64 potentially is too small alignment to prevent false sharing. Crossbeam uses 128 for most 64bit targets.

2 Likes

thanks @drewtato,

this seems to be working, but what I don't understand is why, iterating over an array, and moving into closure, is making it run fast? because atomics are not copy, so they should still be on the same address, meaning on the same cache line, and contend with other cores? But I think some part of optimisation rust move them to different addresses on move...

#[bench]
fn false_false_sharing(b: &mut bencher) -> impl termination {
    let result = [0, 0, 0, 0].map(|x| small {
        number: atomicu32::new(x),
    });
    b.iter(|| {
        thread::scope(|s| {
            let result = [0, 0, 0, 0].map(|x| small {
                number: atomicu32::new(x),
            });
            for r in result {
                    println!("false_false_sharing_before_move: {:p}", &r.number);
                s.spawn(move || {
                    println!("false_false_sharing_after_move: {:p}", &r.number);
                    work(&r.number);
                });
            }
        });
    });
}

and the result is that after move, the address are not near each other but moved to different part

false_false_sharing_before_move: 0x7ffd2dbacee4
false_false_sharing_before_move: 0x7ffd2dbacee4
false_false_sharing_before_move: 0x7ffd2dbacee4
false_false_sharing_before_move: 0x7ffd2dbacee4
false_false_sharing_after_move: 0x7f5e6ce50d6c
false_false_sharing_after_move: 0x7f5e6d255d6c
false_false_sharing_after_move: 0x7f5e67ffed6c
false_false_sharing_after_move: 0x7f5e6d054d6c

Do you know why are all the address same before move, and what is this optimisation called? and can this be disabled?

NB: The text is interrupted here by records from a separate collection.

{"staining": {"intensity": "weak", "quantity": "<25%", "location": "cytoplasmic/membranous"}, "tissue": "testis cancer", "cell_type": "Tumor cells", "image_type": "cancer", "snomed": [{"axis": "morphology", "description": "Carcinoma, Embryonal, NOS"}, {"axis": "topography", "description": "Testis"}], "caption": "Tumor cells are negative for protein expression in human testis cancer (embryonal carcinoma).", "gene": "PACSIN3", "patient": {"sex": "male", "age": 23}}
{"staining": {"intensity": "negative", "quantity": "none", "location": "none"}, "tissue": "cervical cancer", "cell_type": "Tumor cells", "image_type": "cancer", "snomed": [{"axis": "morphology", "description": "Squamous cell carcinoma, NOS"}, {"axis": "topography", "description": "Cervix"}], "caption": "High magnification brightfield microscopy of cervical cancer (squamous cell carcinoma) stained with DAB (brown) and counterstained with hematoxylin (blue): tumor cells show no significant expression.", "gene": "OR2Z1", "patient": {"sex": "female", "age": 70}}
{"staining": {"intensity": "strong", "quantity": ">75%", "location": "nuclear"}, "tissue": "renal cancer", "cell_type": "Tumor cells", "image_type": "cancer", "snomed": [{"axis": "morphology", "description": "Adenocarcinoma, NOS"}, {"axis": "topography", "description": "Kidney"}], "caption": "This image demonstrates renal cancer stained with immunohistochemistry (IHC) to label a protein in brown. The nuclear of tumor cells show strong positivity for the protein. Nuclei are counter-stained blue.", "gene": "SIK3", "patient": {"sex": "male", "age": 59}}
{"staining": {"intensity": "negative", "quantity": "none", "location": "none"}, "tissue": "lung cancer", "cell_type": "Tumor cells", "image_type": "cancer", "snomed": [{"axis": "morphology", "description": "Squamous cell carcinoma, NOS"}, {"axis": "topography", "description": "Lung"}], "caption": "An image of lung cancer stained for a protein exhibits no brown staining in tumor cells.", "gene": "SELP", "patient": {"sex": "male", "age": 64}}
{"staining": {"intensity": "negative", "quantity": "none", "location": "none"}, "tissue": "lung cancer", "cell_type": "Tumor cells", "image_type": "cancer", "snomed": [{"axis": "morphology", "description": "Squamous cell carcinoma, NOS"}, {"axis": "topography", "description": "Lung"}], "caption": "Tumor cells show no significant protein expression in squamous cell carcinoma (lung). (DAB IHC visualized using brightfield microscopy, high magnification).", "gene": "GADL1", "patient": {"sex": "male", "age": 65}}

It's not really an optimization, but more a reflection of how moves in Rust work— In the absence of optimizations, every move will copy the value to a new memory location and invalidate its previous location:

  • The for r in result line moves each value out of result and into a local variable on the stack; the compiler reuses the same stack memory location for each iteration of the loop, which is why your befores all show the same value.
  • The move keyword then moves the value out of r and into a member variable of the anonymous struct that represents the closure (still on the stack, though).
  • The spawn call then moves the entire closure struct (including all of its members) onto the heap somewhere, so that the new thread can continue to access it even after the original scope of r goes away in the next loop iteration. It's this heap location that your afters are printing.
2 Likes

oh, got it @2e71828 ; Thanks allot for the explaination.

This topic was automatically closed 90 days after the last reply. We invite you to open a new topic if you have further questions or comments.